╭─ Extracted records

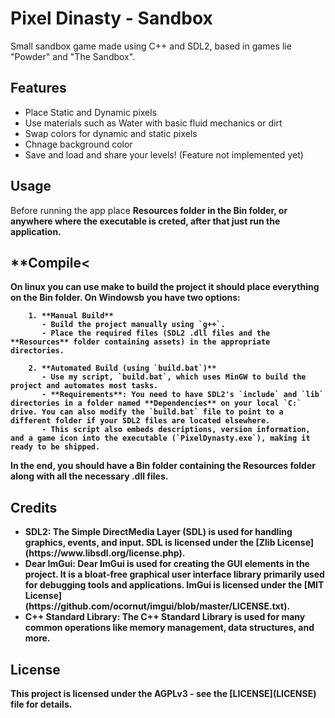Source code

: <h1><b>Pixel Dinasty - Sandbox </b></h1>
        Small sandbox game made using C++ and SDL2, based in games lie "Powder" and "The Sandbox".

<b><h2> Features </h2></b>
        <ul>
            <li> Place Static and Dynamic pixels </li>
            <li> Use materials such as Water with basic fluid mechanics or dirt </li>
            <li> Swap colors for dynamic and static pixels </li>
            <li> Chnage background color </li>
            <li> Save and load and share your levels! (Feature not implemented yet)</li>
        </ul>

<h2><b> Usage </b></h2>
        Before running the app place <b>Resources<b> folder in the Bin folder, or anywhere where the executable is creted, after that just run the application.


<b><h2>**Compile<</h2></b>
        On <b>linux<b> you can use make to build the project it should place everything on the Bin folder. 
        On <b>Windowsb</b> you have two options:

        1. **Manual Build**
           - Build the project manually using `g++`.
           - Place the required files (SDL2 .dll files and the **Resources** folder containing assets) in the appropriate directories.

        2. **Automated Build (using `build.bat`)**
           - Use my script, `build.bat`, which uses MinGW to build the project and automates most tasks.
           - **Requirements**: You need to have SDL2's `include` and `lib` directories in a folder named **Dependencies** on your local `C:` drive. You can also modify the `build.bat` file to point to a different folder if your SDL2 files are located elsewhere.
           - This script also embeds descriptions, version information, and a game icon into the executable (`PixelDynasty.exe`), making it ready to be shipped.

In the end, you should have a Bin folder containing the Resources folder along with all the necessary .dll files.

<h2>Credits</h2>
        <ul>
                <li> SDL2: The Simple DirectMedia Layer (SDL) is used for handling graphics, events, and input. SDL is licensed under the [Zlib License](https://www.libsdl.org/license.php). </li>
                <li> Dear ImGui: Dear ImGui is used for creating the GUI elements in the project. It is a bloat-free graphical user interface library primarily used for debugging tools and applications. ImGui is licensed under the [MIT License](https://github.com/ocornut/imgui/blob/master/LICENSE.txt). </li>
                <li> C++ Standard Library: The C++ Standard Library is used for many common operations like memory management, data structures, and more. </li>
        </ul>

<h2> <b> License </b> </h2>
        This project is licensed under the AGPLv3 - see the [LICENSE](LICENSE) file for details.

╰─

** Task prompt **
Reprint every record exactly and skip the pictures.

** Result for this exercise **
Source code

: <h1><b>Pixel Dinasty - Sandbox </b></h1>
        Small sandbox game made using C++ and SDL2, based in games lie "Powder" and "The Sandbox".

<b><h2> Features </h2></b>
        <ul>
            <li> Place Static and Dynamic pixels </li>
            <li> Use materials such as Water with basic fluid mechanics or dirt </li>
            <li> Swap colors for dynamic and static pixels </li>
            <li> Chnage background color </li>
            <li> Save and load and share your levels! (Feature not implemented yet)</li>
        </ul>

<h2><b> Usage </b></h2>
        Before running the app place <b>Resources<b> folder in the Bin folder, or anywhere where the executable is creted, after that just run the application.


<b><h2>**Compile<</h2></b>
        On <b>linux<b> you can use make to build the project it should place everything on the Bin folder. 
        On <b>Windowsb</b> you have two options:

        1. **Manual Build**
           - Build the project manually using `g++`.
           - Place the required files (SDL2 .dll files and the **Resources** folder containing assets) in the appropriate directories.

        2. **Automated Build (using `build.bat`)**
           - Use my script, `build.bat`, which uses MinGW to build the project and automates most tasks.
           - **Requirements**: You need to have SDL2's `include` and `lib` directories in a folder named **Dependencies** on your local `C:` drive. You can also modify the `build.bat` file to point to a different folder if your SDL2 files are located elsewhere.
           - This script also embeds descriptions, version information, and a game icon into the executable (`PixelDynasty.exe`), making it ready to be shipped.

In the end, you should have a Bin folder containing the Resources folder along with all the necessary .dll files.

<h2>Credits</h2>
        <ul>
                <li> SDL2: The Simple DirectMedia Layer (SDL) is used for handling graphics, events, and input. SDL is licensed under the [Zlib License](https://www.libsdl.org/license.php). </li>
                <li> Dear ImGui: Dear ImGui is used for creating the GUI elements in the project. It is a bloat-free graphical user interface library primarily used for debugging tools and applications. ImGui is licensed under the [MIT License](https://github.com/ocornut/imgui/blob/master/LICENSE.txt). </li>
                <li> C++ Standard Library: The C++ Standard Library is used for many common operations like memory management, data structures, and more. </li>
        </ul>

<h2> <b> License </b> </h2>
        This project is licensed under the AGPLv3 - see the [LICENSE](LICENSE) file for details.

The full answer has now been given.